Histone tyrosine phosphorylation by SWE1 is required for the transcriptional suppression of histones in yeast. (a–i) WT and Y40A mutant yeast cells (a–d) and WT and swe1Δ mutant yeast cells (e–i) were synchronized followed by RNA preparation and qRT-PCR. The mutants Y40A and swe1Δ showed marked increases in histone transcript abundances. The data shown are derived from individual experiments that are representative of at least three independent replicates.

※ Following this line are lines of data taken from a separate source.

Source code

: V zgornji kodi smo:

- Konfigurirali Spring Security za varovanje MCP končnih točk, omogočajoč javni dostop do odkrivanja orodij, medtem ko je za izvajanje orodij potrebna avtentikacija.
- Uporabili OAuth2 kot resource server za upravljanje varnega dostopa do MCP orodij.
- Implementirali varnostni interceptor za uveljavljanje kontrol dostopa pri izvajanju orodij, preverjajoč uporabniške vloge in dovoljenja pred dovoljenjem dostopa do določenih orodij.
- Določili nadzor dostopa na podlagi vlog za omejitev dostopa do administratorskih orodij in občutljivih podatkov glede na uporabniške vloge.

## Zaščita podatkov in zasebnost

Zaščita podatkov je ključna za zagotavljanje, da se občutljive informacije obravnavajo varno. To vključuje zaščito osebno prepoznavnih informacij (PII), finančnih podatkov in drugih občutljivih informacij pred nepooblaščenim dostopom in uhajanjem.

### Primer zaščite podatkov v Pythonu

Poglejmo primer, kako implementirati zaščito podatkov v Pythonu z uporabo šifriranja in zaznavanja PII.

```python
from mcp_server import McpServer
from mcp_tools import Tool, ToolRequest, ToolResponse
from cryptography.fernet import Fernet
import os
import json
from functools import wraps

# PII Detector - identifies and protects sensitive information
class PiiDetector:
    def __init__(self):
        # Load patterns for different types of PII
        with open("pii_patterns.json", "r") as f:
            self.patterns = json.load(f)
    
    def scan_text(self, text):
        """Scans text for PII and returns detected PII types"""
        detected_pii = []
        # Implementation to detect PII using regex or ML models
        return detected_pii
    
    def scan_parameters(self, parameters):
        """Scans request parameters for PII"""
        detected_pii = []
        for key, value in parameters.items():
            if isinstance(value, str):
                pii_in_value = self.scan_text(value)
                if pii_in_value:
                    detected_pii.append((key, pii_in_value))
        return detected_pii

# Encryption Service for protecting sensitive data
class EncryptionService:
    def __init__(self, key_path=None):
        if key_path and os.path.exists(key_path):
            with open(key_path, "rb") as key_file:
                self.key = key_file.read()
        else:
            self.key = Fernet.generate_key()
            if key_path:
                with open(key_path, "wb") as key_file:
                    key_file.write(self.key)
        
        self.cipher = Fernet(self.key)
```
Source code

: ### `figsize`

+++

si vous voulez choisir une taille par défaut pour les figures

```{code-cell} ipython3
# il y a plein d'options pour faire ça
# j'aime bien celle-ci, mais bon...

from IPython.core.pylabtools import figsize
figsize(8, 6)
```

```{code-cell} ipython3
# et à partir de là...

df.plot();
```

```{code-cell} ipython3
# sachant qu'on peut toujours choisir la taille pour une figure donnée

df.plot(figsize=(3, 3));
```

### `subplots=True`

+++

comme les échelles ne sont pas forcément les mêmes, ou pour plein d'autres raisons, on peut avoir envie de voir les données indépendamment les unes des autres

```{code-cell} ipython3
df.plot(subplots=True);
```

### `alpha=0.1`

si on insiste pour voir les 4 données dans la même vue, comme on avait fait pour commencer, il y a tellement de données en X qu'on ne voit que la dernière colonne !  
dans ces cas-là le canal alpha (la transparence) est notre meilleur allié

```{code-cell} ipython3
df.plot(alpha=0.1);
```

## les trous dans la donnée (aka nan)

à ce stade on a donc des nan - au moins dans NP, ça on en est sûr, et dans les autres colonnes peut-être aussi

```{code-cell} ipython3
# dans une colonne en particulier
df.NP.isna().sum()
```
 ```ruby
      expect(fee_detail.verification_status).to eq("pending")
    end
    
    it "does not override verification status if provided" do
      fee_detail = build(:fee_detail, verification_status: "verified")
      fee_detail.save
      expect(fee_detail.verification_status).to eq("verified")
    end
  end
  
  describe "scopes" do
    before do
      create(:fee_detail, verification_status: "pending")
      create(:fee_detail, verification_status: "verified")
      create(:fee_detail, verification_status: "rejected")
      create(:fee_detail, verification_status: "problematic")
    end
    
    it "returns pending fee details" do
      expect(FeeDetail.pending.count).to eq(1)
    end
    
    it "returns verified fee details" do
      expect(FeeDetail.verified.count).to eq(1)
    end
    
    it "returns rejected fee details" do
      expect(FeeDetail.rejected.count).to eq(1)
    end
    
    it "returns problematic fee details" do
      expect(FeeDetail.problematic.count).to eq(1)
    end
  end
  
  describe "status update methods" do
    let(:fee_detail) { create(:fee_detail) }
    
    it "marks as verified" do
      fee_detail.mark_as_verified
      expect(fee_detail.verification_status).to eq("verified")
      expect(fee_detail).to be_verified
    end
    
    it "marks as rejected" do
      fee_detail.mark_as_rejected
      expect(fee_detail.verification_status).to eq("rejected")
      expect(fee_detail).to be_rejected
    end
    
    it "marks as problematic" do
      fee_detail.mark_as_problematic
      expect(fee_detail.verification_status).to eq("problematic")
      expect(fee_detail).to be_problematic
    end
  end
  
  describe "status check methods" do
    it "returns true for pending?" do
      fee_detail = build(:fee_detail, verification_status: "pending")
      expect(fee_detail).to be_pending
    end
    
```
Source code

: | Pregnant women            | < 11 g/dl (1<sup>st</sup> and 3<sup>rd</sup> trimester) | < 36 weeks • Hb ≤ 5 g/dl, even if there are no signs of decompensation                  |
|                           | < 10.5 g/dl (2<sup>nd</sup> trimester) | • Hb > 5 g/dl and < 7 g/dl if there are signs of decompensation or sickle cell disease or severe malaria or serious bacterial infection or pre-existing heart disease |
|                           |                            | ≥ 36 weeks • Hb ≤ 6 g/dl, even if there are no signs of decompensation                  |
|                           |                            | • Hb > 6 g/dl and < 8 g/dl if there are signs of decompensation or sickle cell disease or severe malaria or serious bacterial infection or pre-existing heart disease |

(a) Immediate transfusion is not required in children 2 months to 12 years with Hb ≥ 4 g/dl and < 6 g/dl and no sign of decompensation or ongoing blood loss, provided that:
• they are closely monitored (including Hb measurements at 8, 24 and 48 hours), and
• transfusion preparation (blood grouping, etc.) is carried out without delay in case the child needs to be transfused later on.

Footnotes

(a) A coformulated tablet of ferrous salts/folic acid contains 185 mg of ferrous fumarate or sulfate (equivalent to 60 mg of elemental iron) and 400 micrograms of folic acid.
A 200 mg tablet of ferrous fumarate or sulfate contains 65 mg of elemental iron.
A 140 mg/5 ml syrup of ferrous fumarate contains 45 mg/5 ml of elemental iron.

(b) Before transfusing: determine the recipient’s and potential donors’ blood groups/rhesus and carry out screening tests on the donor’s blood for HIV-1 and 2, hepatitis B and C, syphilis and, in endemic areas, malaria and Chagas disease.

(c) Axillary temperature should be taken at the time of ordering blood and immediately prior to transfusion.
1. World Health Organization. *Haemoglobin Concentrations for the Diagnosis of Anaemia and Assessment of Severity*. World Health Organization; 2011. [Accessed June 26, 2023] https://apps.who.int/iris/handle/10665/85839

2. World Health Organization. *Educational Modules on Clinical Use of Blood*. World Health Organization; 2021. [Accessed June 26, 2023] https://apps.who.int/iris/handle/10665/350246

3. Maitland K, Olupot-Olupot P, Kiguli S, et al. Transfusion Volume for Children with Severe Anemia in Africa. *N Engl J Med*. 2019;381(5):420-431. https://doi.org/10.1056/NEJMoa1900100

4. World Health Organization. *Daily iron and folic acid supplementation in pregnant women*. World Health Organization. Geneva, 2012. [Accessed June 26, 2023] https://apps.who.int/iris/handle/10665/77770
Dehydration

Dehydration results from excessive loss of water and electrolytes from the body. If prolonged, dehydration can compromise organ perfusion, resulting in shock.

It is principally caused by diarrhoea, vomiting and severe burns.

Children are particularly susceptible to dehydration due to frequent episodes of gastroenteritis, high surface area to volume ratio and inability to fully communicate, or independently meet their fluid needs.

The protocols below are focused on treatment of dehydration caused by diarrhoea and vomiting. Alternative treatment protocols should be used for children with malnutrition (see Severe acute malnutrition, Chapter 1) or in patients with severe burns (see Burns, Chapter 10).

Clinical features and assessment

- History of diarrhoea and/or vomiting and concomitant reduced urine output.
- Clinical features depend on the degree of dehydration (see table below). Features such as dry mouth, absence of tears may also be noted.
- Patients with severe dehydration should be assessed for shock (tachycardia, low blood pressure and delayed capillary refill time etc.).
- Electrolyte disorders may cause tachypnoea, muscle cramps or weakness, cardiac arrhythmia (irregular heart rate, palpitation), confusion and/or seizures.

All data are the mean ± s.d.

Figure 5

H2BpY37 differentially regulates NPAT and HIRA recruitment. (a) ChIP performed using NPAT and IgG antibodies followed by qPCR revealed loss of NPAT recruitment at site 2 after deposition of H2BpY37 marks. *P = 0.0018. (b) Immunoblotting revealed that NPAT protein amounts were not altered in MEFs treated with WEE1 inhibitor. (c) ChIP performed using RNA polymerase II (Pol) and control IgG antibodies followed by qPCR revealed loss of RNA polymerase II recruitment at site 2 in presence of H2BpY37. ^#P = 0.01. (d) Immobilized unmodified H2B and Tyr37-phosphorylated H2B_25–49 peptides were incubated with HEK 293 cell lysates followed by immunoblotting with NPAT antibodies, indicating that NPAT binds unmodified H2B. (e) A filter-binding assay confirming the selectivity of NPAT binding to unmodified H2B. (f) Synchronized MEFs were harvested and ChIP was performed using NPAT antibodies followed by qPCR, revealing decreased NPAT binding to site 2 after 6.5 h. (g) Recruitment of HIRA at site 2 is dependent on H2B Tyr37 phosphorylation. Data shown in the bar graphs are the mean ± s.d. from three independent experiments. **P = 0.017. (h) Pull-down assay with immobilized unmodified and Tyr37-phosphorylated H2B_25–49 peptides revealing selective binding of HIRA to Tyr37-phosphorylated H2B_25–49 peptide.

Figure 6

A model of H2B Tyr37 phosphorylation upstream of the major histone gene cluster Hist1 suppresses histone mRNA transcription. WEE1 phosphorylates H2B at Tyr37 upstream of histone cluster 1, Hist1. NPAT is excluded from binding to the Hist1 cluster because of its inability to recognize Tyr37-phosphorylated H2B, which in turn inhibits RNA polymerase II (Pol II) recruitment. Subsequently, HIRA is recruited to Tyr37-phosphorylated H2B, preventing NPAT rebinding and effectively resulting in the suppression of histone mRNA synthesis.